Usaha 12 guru SMAN 1 Purwakarta menuntut transparansi dana sekolah kini berproses di Kepolisian Daerah Jawa Barat. Tuntutan telah sampai kepada penegak hukum, tetapi upaya mereka menanamkan nilai akan berlanjut di ruang belajar siswa.
Sejak Juli 2010 para guru menuntut keterbukaan pengelolaan anggaran sekolah. Alih-alih mendapat jawaban, protes guru justru berujung pada terbitnya surat perintah kerja mutasi. Para guru yang sebagian telah mengajar lebih dari 15 tahun itu dimutasi ke sekolah-sekolah di pinggiran Purwakarta.
Kondisi itu mendorong para guru melapor ke Komisi Nasional Hak Asasi Manusia, Indonesia Corruption Watch, dan Kementerian Pendidikan Nasional. Bersama ICW, para guru mengadu ke Komisi Pemberantasan Korupsi karena mereka menduga ada penyelewengan anggaran sekolah.
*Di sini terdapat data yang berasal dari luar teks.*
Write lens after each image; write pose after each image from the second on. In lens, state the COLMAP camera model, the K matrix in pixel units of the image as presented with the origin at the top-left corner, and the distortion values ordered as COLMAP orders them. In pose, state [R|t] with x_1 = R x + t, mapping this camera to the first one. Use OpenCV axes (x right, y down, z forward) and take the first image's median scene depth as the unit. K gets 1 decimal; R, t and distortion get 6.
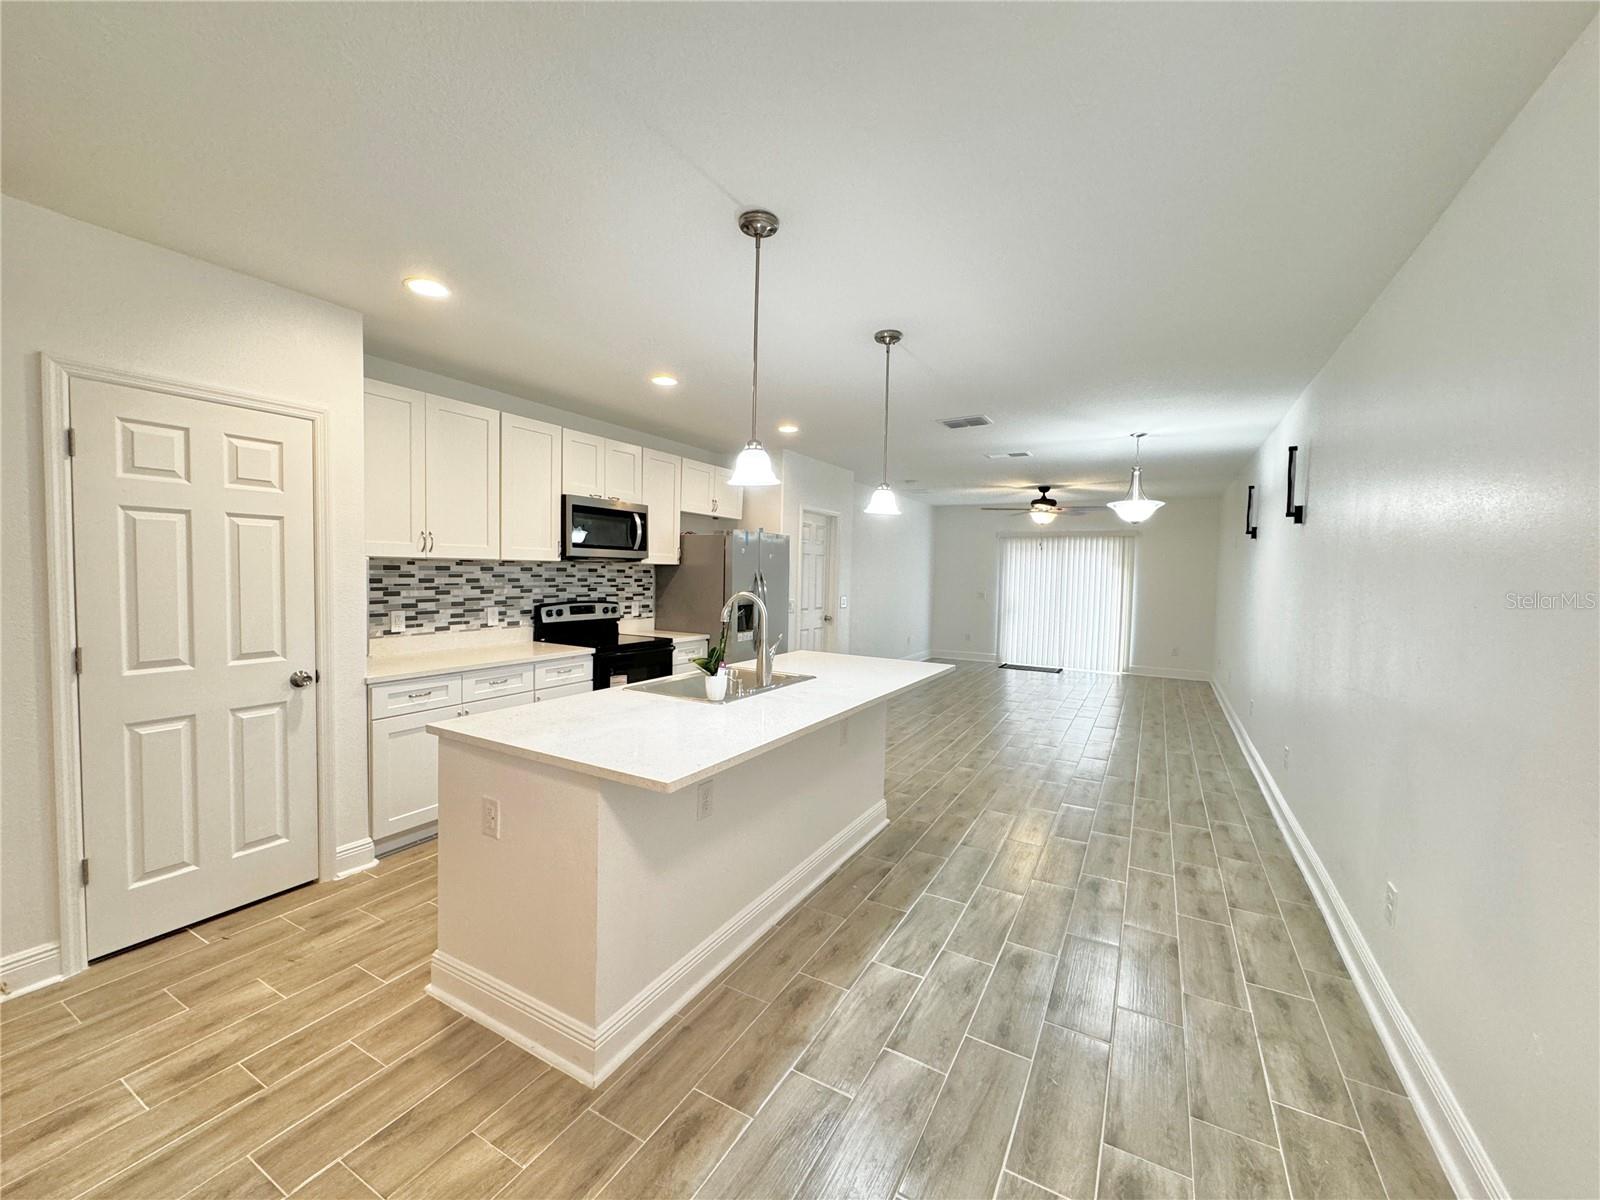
lens RADIAL K [[644.1, 0, 799.7], [0, 644.1, 596.8], [0, 0, 1]] dist [-0.001616, -0.000002]
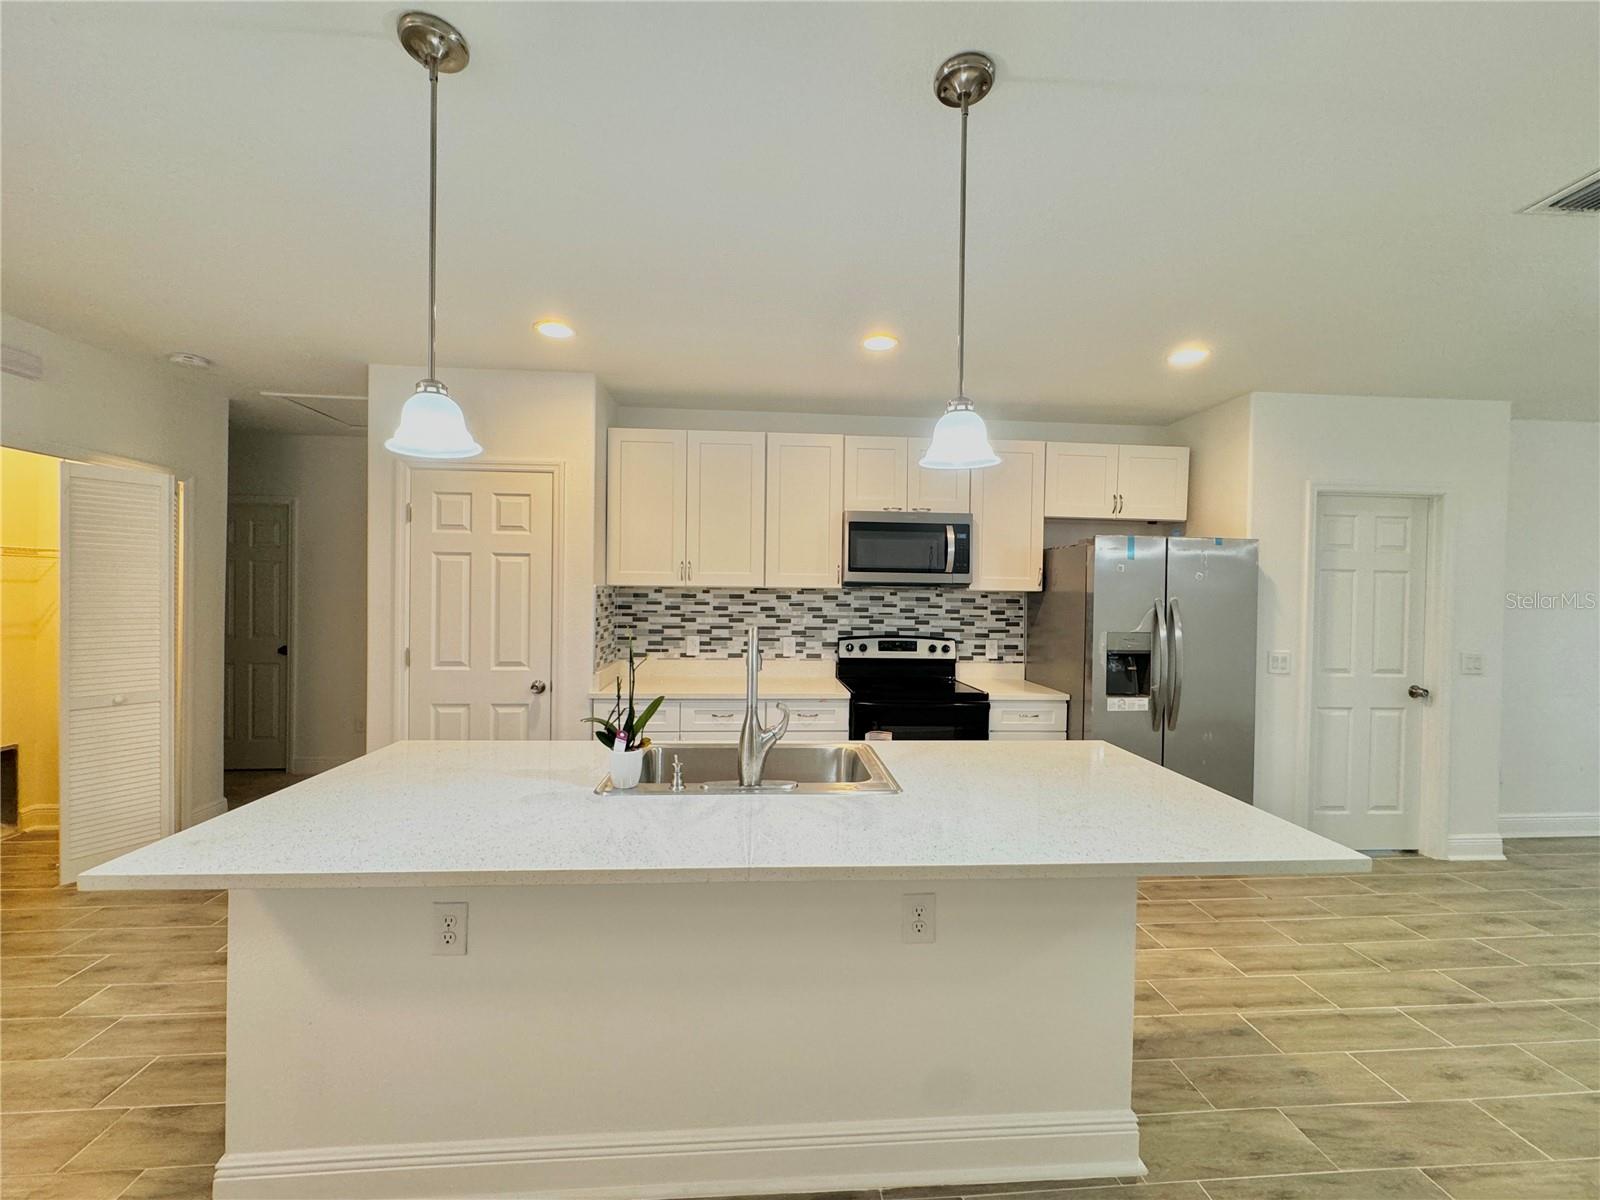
lens RADIAL K [[644.1, 0, 799.7], [0, 644.1, 596.8], [0, 0, 1]] dist [-0.001616, -0.000002]
pose [[0.551103, -0.005411, -0.834420, 0.329714], [-0.037449, 0.998811, -0.031211, -0.014527], [0.833597, 0.048448, 0.550245, 0.481677]]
Sejumlah guru mengaku miris dengan tindakan pejabat sekolah dan pemerintah daerah. Tak hanya mengebiri hak-hak guru dan kebebasan berpendapat, langkah mutasi dinilai mengubur usaha menanamkan nilai kejujuran, keterbukaan, dan tanggungjawab kepada siswa.
”Persoalan pernah diupayakan diselesaikan dengan mengganti tujuan mutasi ke sekolah yang lebih dekat dari sekolah semula. Namun, bukan itu tujuan protes kami. Kami berharap keterbukaan pengelolaan anggaran,” ujar seorang guru.
Koordinator Divisi Monitoring Pelayanan Publik ICW Ade Irawan menilainya sebagai potret buram pendidikan antikorupsi. Hal serupa dilaporkan terjadi di sekolah-sekolah lain, seperti beberapa sekolah di Tangerang (Banten), DKI Jakarta, dan Jember (Jawa Timur).
Menurut Iwan Hermawan,
Mereka menyatakan memberi perhatian khusus terhadap proses yang kini ditangani Polda Jabar. Pengusutan dugaan penyelewengan anggaran sekolah diharapkan menjadi terapi bagi perbaikan pengelolaan dana sekolah dan anggaran pendidikan. ”Usaha menanamkan nilai melalui kantin kejujuran akan sia-sia jika perilaku birokrat dan pengelola sekolah justru bertentangan,” kata Ade.
Harapan penuntasan kasus diungkapkan sejumlah siswa yang mengaku tak nyaman dengan situasi saat ini. Protes guru yang berujung pada mutasi membuat proses belajar-mengajar terganggu. Mata pelajaran yang ditinggalkan ke-12 guru itu sering kali kosong. Beberapa siswa kelas III juga mengkhawatirkan persiapan mereka menghadapi ujian nasional.